If things could genuinely improve, the process of healing would still require intentional effort - not just from the other person but from yourself as well. You’d need to rebuild your confidence, reestablish your boundaries, and relearn how to prioritize your well-being. But even this best-case scenario demands an honest look at whether the damage done can truly be repaired and whether the love you have for them is matched by the love you hold for yourself.


Staying in a toxic relationship doesn’t just affect the bond you share with someone else; it rewrites the narrative you tell yourself about your own value. Choosing to stay may not only prolong the pain but also deepens the wounds that keep you from living fully, joyfully, and authentically. Sometimes, the hardest but most loving decision you can make is to choose yourself - to walk away and allow your heart the space it needs to heal and grow.


Leaving doesn’t mean you stop loving. It means you start loving yourself just a little more. It’s about recognizing that you don’t have to sacrifice your peace, happiness, and wholeness to maintain a relationship. Letting go with love says, “I care about you, but I also care about me, and this isn’t good for either of us.”
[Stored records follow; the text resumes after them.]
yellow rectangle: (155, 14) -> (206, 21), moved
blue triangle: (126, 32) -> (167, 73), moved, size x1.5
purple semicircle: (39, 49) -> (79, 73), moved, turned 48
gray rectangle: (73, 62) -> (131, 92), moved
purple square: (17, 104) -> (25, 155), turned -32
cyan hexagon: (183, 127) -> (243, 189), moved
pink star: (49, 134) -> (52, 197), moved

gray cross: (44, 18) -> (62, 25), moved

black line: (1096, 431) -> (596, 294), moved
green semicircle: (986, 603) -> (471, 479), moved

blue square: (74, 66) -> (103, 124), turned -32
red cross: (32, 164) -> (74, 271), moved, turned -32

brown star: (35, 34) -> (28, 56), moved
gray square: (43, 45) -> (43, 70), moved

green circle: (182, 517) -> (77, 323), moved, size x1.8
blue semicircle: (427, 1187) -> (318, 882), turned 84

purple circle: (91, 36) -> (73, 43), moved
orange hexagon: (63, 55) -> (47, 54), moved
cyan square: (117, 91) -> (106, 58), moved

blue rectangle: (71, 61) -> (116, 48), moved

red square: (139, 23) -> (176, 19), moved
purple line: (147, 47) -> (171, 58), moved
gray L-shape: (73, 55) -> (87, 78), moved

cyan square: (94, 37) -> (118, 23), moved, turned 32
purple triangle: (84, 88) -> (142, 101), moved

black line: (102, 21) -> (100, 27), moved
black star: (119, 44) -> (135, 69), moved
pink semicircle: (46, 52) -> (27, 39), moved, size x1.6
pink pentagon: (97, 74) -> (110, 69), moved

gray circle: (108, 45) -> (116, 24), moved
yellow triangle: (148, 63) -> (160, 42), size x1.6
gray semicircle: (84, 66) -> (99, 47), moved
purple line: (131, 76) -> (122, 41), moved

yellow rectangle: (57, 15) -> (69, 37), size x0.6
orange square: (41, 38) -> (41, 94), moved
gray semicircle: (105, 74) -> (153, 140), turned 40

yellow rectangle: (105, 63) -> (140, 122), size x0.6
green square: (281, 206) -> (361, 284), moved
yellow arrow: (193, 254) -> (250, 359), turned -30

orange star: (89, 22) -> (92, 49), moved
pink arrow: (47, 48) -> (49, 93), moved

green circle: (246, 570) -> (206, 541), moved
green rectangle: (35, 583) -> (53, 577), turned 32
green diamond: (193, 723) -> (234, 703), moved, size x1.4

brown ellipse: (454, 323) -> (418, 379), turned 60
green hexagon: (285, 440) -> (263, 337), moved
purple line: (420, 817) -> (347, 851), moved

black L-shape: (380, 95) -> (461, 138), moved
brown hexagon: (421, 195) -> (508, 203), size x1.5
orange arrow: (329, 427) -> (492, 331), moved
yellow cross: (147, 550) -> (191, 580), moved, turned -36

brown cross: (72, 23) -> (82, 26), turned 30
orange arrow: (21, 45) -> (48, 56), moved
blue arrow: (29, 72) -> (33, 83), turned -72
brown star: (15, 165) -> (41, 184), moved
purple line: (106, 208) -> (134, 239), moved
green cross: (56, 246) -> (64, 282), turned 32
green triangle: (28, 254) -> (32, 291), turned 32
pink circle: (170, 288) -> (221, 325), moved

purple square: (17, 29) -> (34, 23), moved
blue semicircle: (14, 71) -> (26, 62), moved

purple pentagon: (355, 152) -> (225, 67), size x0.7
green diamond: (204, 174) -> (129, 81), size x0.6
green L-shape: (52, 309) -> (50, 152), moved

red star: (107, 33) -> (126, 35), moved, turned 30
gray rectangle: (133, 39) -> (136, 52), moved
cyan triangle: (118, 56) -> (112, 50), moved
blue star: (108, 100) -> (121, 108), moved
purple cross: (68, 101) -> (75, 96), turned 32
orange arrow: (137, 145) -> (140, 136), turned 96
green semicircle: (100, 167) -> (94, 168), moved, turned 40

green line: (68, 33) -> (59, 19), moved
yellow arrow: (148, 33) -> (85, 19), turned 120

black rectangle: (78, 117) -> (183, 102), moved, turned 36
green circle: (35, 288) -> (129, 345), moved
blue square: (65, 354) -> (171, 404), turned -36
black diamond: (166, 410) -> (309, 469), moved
Every goodbye is an opportunity to grow. It’s a chance to reclaim yourself, to heal, and to make space for the relationships and experiences that truly nourish you. It’s not easy - most worthwhile things aren’t - but it’s worth it.


So, if you find yourself standing at that crossroads, debating whether to stay or go, remember this: letting go with love is not failure; it’s freedom. It’s the ultimate act of self-respect. And when you choose yourself, you choose peace, growth, and the hope of a brighter tomorrow. 


You’ve got this. Be gentle with yourself, and trust that moving forward doesn’t mean leaving love behind - it means making room for the kind of love that lifts you up.